How Data & More uses false positives and false negatives to improve the classification
Data classification
The Data & More data classification team continuously works to improve privacy classification. It's crucial to accurately identify and classify all types of privacy or security data while minimizing the number of misclassified items. To support this goal, Data & More has established the following methods for managing two types of misclassified data: false positives and false negatives
How to manage: False positives
Definition:
Files that Data & More has classified as privacy or security data but are not actually privacy or security data — i.e., “misclassified”.
Process:
- In the D&M cleanup process, users can mark a classified file as “misclassified.”
Marking a classified file as misclassified means it is a false positive. - These “misclassified” files are excluded from the cleanup report. During maintenance, the Data & More team will review these files.
- Note: The data is not moved or copied from the installation. The D&M team only reviews the data to improve the general classification logic.

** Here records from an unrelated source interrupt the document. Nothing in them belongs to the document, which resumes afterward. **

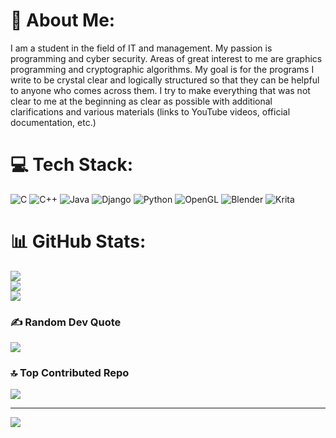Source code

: # 💫 About Me:
I am a student in the field of IT and management. My passion is programming and cyber security. Areas of great interest to me are graphics programming and cryptographic algorithms. My goal is for the programs I write to be crystal clear and logically structured so that they can be helpful to anyone who comes across them. I try to make everything that was not clear to me at the beginning as clear as possible with additional clarifications and various materials (links to YouTube videos, official documentation, etc.)


# 💻 Tech Stack:
![C](https://img.shields.io/badge/c-%2300599C.svg?style=for-the-badge&logo=c&logoColor=white) ![C++](https://img.shields.io/badge/c++-%2300599C.svg?style=for-the-badge&logo=c%2B%2B&logoColor=white) ![Java](https://img.shields.io/badge/java-%23ED8B00.svg?style=for-the-badge&logo=openjdk&logoColor=white) ![Django](https://img.shields.io/badge/django-%23092E20.svg?style=for-the-badge&logo=django&logoColor=white) ![Python](https://img.shields.io/badge/python-3670A0?style=for-the-badge&logo=python&logoColor=ffdd54) ![OpenGL](https://img.shields.io/badge/OpenGL-%23FFFFFF.svg?style=for-the-badge&logo=opengl) ![Blender](https://img.shields.io/badge/blender-%23F5792A.svg?style=for-the-badge&logo=blender&logoColor=white) ![Krita](https://img.shields.io/badge/Krita-203759?style=for-the-badge&logo=krita&logoColor=EEF37B)
# 📊 GitHub Stats:
![](https://github-readme-stats.vercel.app/api?username=ttcpavle&theme=dark&hide_border=false&include_all_commits=true&count_private=false)<br/>
![](https://github-readme-streak-stats.herokuapp.com/?user=ttcpavle&theme=dark&hide_border=false)<br/>
![](https://github-readme-stats.vercel.app/api/top-langs/?username=ttcpavle&theme=dark&hide_border=false&include_all_commits=true&count_private=false&layout=compact)

### ✍️ Random Dev Quote
![](https://quotes-github-readme.vercel.app/api?type=horizontal&theme=radical)

### 🔝 Top Contributed Repo
![](https://github-contributor-stats.vercel.app/api?username=ttcpavle&limit=5&theme=dark&combine_all_yearly_contributions=true)

---
[![](https://visitcount.itsvg.in/api?id=ttcpavle&icon=0&color=0)](https://visitcount.itsvg.in)

<!-- Proudly created with GPRM ( https://gprm.itsvg.in ) -->
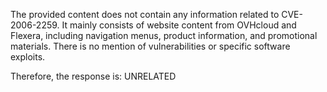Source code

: The provided content does not contain any information related to CVE-2006-2259. It mainly consists of website content from OVHcloud and Flexera, including navigation menus, product information, and promotional materials. There is no mention of vulnerabilities or specific software exploits.

Therefore, the response is: UNRELATED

How to manage: False negatives
Definition:
Files that Data & More has not classified as privacy or security data but should have been classified — i.e., “misclassified.”
Process:
- False negatives are harder to detect because they were not initially flagged. These are files that should have been identified/classified but were not — called false negatives.
- Create a folder in the repository.
- Copy samples of such data into that folder.
- Name the folder: DM false negatives.
- To help identify false negatives without copying data out of the system, users should:
- The Data & More team will review this data during maintenance and use it to enhance the overall classification process.